─── Information ───

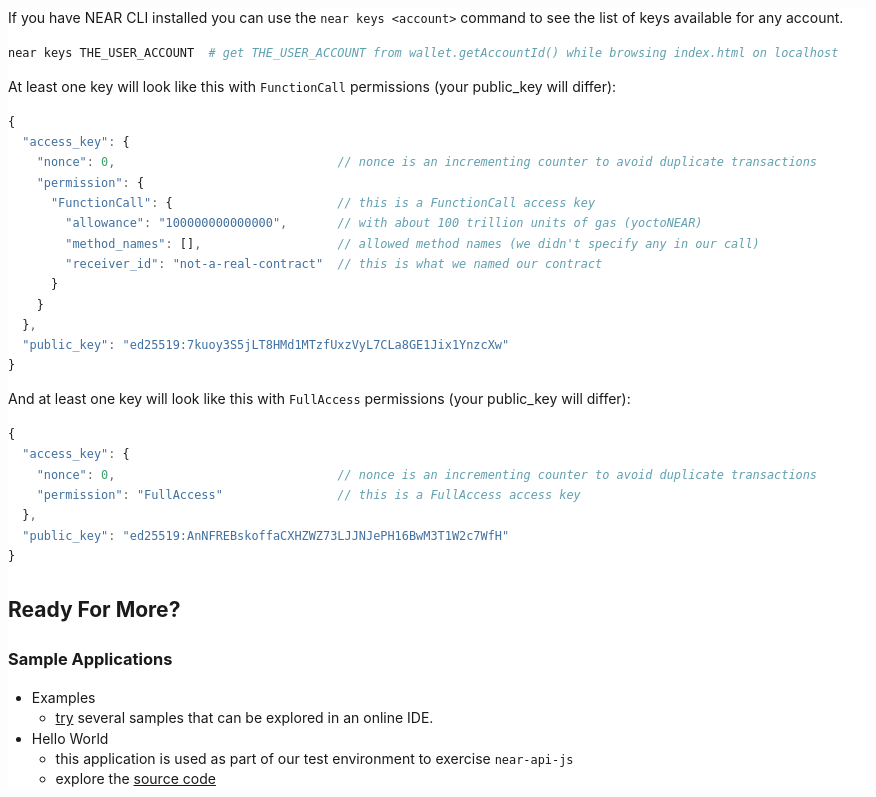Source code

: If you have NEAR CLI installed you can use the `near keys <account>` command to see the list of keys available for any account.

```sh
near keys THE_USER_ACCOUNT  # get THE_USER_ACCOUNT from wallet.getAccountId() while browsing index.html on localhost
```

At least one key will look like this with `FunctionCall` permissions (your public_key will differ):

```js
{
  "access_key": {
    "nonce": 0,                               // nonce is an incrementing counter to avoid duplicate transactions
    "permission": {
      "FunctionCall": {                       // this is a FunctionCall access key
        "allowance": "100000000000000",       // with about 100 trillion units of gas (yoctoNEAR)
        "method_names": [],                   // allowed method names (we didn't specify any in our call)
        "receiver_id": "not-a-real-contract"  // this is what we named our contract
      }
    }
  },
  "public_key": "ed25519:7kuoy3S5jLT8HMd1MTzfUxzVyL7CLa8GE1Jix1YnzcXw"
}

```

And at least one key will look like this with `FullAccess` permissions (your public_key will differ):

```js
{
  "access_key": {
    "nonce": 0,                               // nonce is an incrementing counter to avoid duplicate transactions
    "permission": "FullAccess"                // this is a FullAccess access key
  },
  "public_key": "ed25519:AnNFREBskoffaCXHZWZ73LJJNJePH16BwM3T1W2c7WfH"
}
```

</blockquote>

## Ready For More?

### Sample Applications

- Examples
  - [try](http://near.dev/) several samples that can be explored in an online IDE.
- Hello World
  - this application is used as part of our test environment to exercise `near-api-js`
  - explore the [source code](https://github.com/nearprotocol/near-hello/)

───

## [Problem description]
Copy out each line of the data that includes the string "will".

## [Response box]
At least one key will look like this with `FunctionCall` permissions (your public_key will differ):
And at least one key will look like this with `FullAccess` permissions (your public_key will differ):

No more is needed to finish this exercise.